Por Matías Leandro Rodríguez – Abogado, Comunicador / IG matiasleandro09 /
Hay causas que nacen bajo el signo de la épica y terminan, sin proponérselo, revelando su verdadera naturaleza: la de haber sido construidas con una ansiedad más narrativa que jurídica. La causa de los cuadernos es ese tipo de expediente que se presenta con la solemnidad de lo indiscutible y, sin embargo, exhibe desde el inicio una tensión insalvable: cuanto más se intenta robustecer su relato, más se percibe la fragilidad de sus cimientos.
No se requiere partidismo para advertirlo; alcanza con mirar el proceso con la serenidad de quien sabe que el derecho no se impresiona con tapas de diarios ni con puestas en escena.
El punto no es – ni debe ser – si hubo comportamientos ilícitos dignos de investigación. El país conoce de sobra que ningún espacio de poder está exento de sombras. El problema aparece cuando, en vez de optar por el rigor, se elige la comodidad del espectáculo. Y allí es donde el expediente empieza a descascararse: un conjunto de cuadernos sin original, recreados de memoria, hallados en circunstancias más dignas de una novela de enredos que de una causa penal seria, termina funcionando como eje estructural de decisiones gravísimas. La excepcionalidad deja de ser recurso y se vuelve excusa.

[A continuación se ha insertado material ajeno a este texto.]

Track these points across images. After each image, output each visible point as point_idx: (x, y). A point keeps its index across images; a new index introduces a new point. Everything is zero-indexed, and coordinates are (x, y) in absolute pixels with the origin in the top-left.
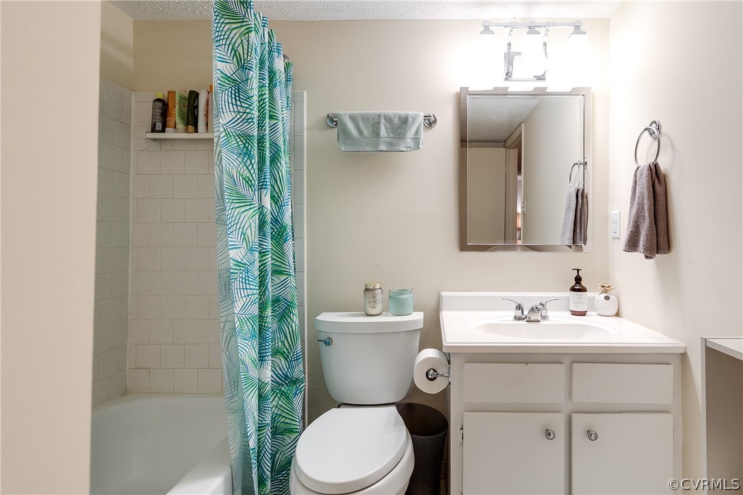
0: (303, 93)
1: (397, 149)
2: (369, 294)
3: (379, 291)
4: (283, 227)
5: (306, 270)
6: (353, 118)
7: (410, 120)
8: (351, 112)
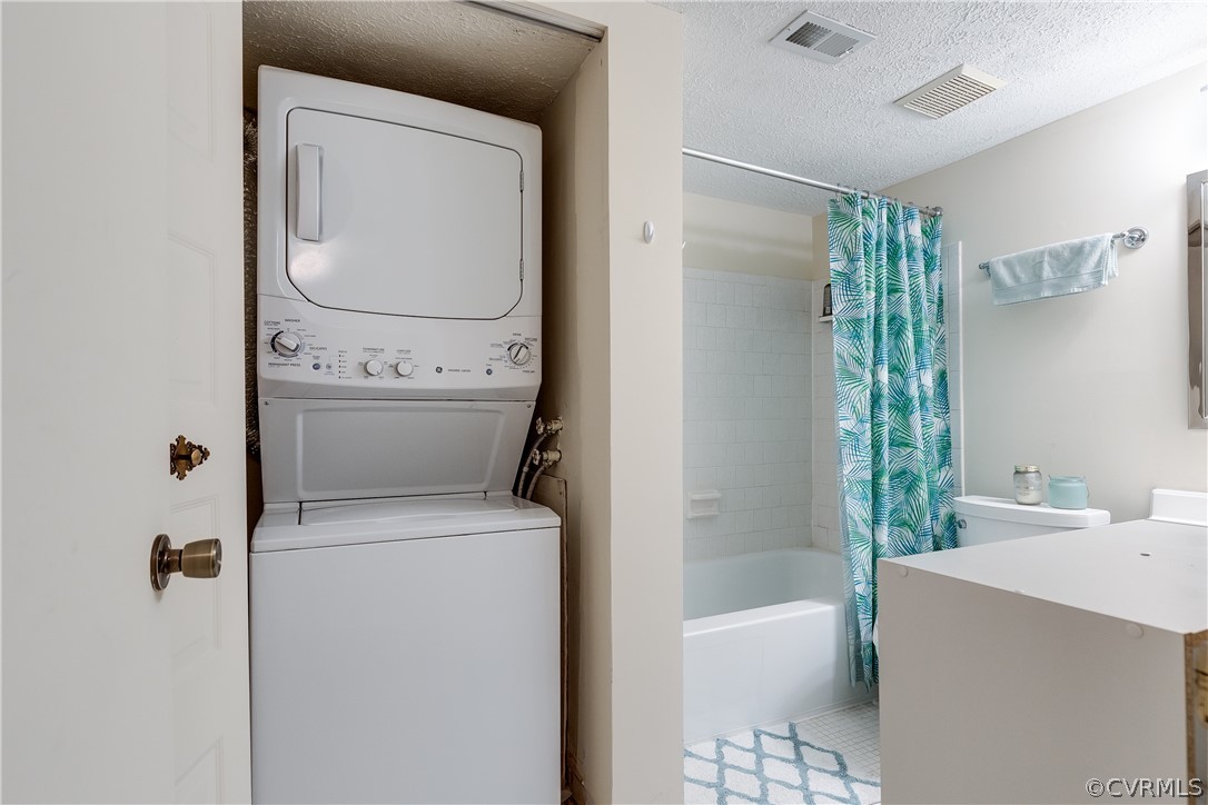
0: (957, 244)
1: (1067, 291)
2: (1019, 476)
3: (1033, 475)
4: (909, 400)
5: (962, 446)
6: (1008, 264)
7: (1088, 247)
8: (1006, 256)
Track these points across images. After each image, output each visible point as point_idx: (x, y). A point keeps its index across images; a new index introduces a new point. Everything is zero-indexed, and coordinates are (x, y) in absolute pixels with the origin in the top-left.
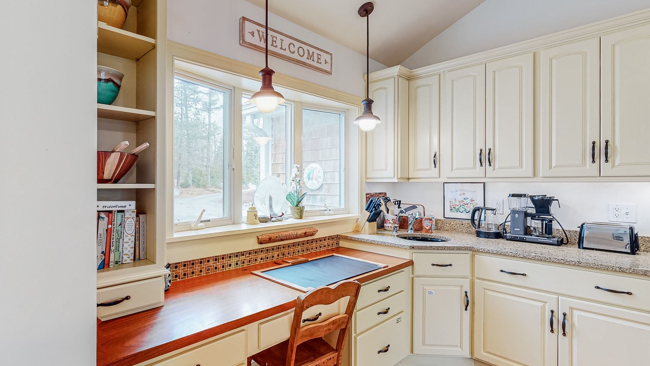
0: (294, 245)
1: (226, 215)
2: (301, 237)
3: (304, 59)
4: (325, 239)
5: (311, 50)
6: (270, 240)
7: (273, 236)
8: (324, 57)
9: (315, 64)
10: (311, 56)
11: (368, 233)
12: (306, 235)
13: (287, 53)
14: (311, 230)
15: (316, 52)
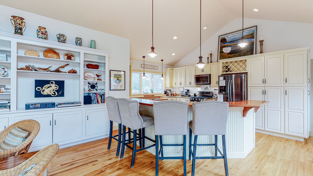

Con esa materia prima, se pretendió montar un edificio probatorio que nunca llegó a tener la solidez mínima que exige cualquier Estado de Derecho que se respete. La figura del arrepentido – herramienta útil cuando se la maneja con rigor técnico – fue tratada como un recurso de emergencia, casi como un comodín procesal para resolver vacíos que deberían haberse llenado con investigación seria, no con palabras condicionadas por el miedo. En ese clima, las declaraciones se acumulaban con una sospechosa uniformidad, como si más que contar hechos estuvieran repitiendo el guion que les permitía respirar un poco más tranquilos.
La falta de cuidado en la cadena de custodia, la elasticidad interpretativa de ciertos criterios y la sorprendente tolerancia hacia irregularidades que en cualquier otro expediente habrían generado alarma inmediata construyeron un panorama difícil de defender desde criterios objetivos. Lo llamativo no es que la causa haya avanzado; lo verdaderamente inquietante es cómo avanzó. Y allí radica su desnudez. No porque se ignore la necesidad de investigar, sino porque se renuncia a hacerlo del modo que distingue a la justicia de su caricatura.
No hay mayor ridículo jurídico que la solemnidad mal fundada: la que recurre a frases grandilocuentes para encubrir debilidades elementales. Y la causa de los cuadernos cayó, una y otra vez, en ese territorio incómodo en el que la retórica intenta compensar lo que la prueba no logra sostener. Es esa contradicción entre forma y contenido lo que erosiona su credibilidad, no la posición política de nadie. Los expedientes no envejecen por opiniones; envejecen por inconsistencias.
Esa erosión, silenciosa pero persistente, tiene efectos que trascienden a los involucrados. Porque cuando un proceso se permite vulnerar garantías en nombre de una supuesta urgencia moral, abre una puerta que después ya nadie puede cerrar. Y una democracia no se deteriora de golpe: se gasta de a poco, cada vez que una excepción se naturaliza, cada vez que un atajo se celebra como virtud, cada vez que lo extraordinario deja de parecerlo.
Quizás por eso esta causa, más que un ejemplo de eficiencia, se convertirá en un espejo incómodo. No por lo que creyó revelar, sino por lo que terminó mostrando sin querer: la facilidad con que un sistema judicial puede deslizarse hacia la tentación del relato cuando se le exige velocidad en lugar de verdad.
Y entonces llega el cierre que este expediente, paradójicamente, se ganó con sus propias grietas:
La causa de los cuadernos, con el tiempo, se volverá una página indispensable para comprender cómo un país puede equivocarse aun cuando cree estar haciendo lo correcto. Y será doloroso admitirlo. Pero también será una oportunidad para reencontrar la brújula constitucional que se extravió entre urgencias, presiones y relatos.
Porque cuando todo se haya desvanecido, lo único que quedará en pie será aquello que nunca dependió del entusiasmo del momento: las garantías que sostienen la democracia.